More important, the Scorecard leaves out crucial context you need to determine if an institution is really bad — in other words, it doesn’t actually add value for students — or if it does add value but is working with more challenging folks. It’s akin to suggesting the Little League world champion’s coach isn’t very good because the Yankees hit bigger homers.

I’ve written about the huge importance of outside-school realities before, but a new report from the Brookings Institution examining big increases in student loan defaults — the timing of which dovetails nicely with the Scorecard — helps to provide more context.

When they think of “bad” schools, most edu-policy people probably think “for-profits,” and some may think “community colleges.” But it is clear that these institutions tend very strongly to be the ones taking the high-risk, marginal students to whom the federal government happily hands big loans and says “go to college.” What is not clear, especially given their student bodies and the programs they offer, is whether such schools actually add less value than schools with much higher paid grads, potentially all the way up to Harvard or Yale.

The Brookings report furnishes graphs showing, at least among borrowers, which schools have the toughest challenges. For-profit borrowers have by far the lowest parental income: around $30,000 per year from eyeballing the graph, compared to roughly $48,000 for community colleges and nonselective four-year schools; $65,000 for somewhat selective four-year institutions; and $80,000 for selective four-year schools. Median age of borrowers at entry is about 24 years old at for-profit schools, 23 at community colleges, 20 at non-selective schools, and 18 at the top two levels of selectivity. To put a bow on it, the percentage of borrowers who are first-generation college attendees is around 58 percent at for-profits, 50 percent at community colleges, 42 percent at nonselective four-year schools, 38 percent at somewhat selective institutions, and 25 percent at selective colleges.

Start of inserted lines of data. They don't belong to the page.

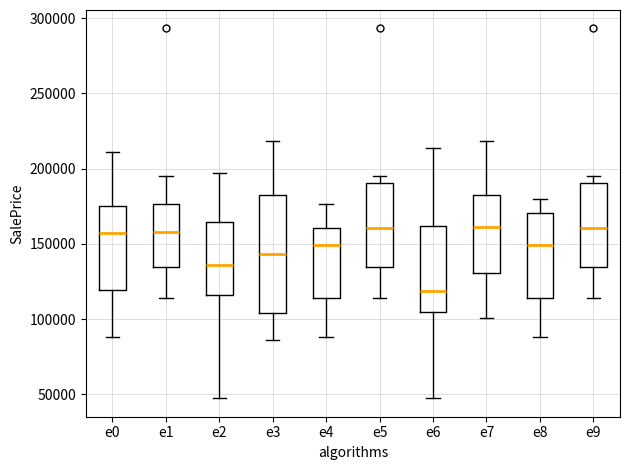

Reading left to right, read every box against the y-axis: the position of its median line, the range the box covers, and the ends of its whiskers. The values are not printed on the chart, so give them approximately, as read against the axis.

e0: median 155000, box 120000 to 175000, whiskers 90000 to 210000
e1: median 160000, box 135000 to 175000, whiskers 115000 to 195000
e2: median 135000, box 115000 to 165000, whiskers 45000 to 195000
e3: median 145000, box 105000 to 185000, whiskers 85000 to 220000
e4: median 150000, box 115000 to 160000, whiskers 90000 to 175000
e5: median 160000, box 135000 to 190000, whiskers 115000 to 195000
e6: median 120000, box 105000 to 160000, whiskers 45000 to 215000
e7: median 160000, box 130000 to 185000, whiskers 100000 to 220000
e8: median 150000, box 115000 to 170000, whiskers 90000 to 180000
e9: median 160000, box 135000 to 190000, whiskers 115000 to 195000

Data behind the College Scorecard — into which I am just starting to wade — also help reveal the importance of factors outside of the schools themselves, though the Scorecard doesn’t feature such analysis. Future salaries, for instance, correlate powerfully with schools’ SAT and ACT scores. The correlation between salaries and average SAT score is 0.62, a “strong” correlation. The correlation between salaries and midpoint ACT math score is 0.69. And the correlation with the percentage of students using Pell Grants — a rough approximation of student poverty — is ‑0.49, very close to a “strong” correlation.

This is essential context. But the Scorecard doesn’t focus on it at all, giving the impression that school quality is just about cost, graduation rates, and earnings. Which is great for superficially demonizing some schools and lionizing others, but terrible for deciding which colleges are good, and which maybe shouldn’t even be in the game.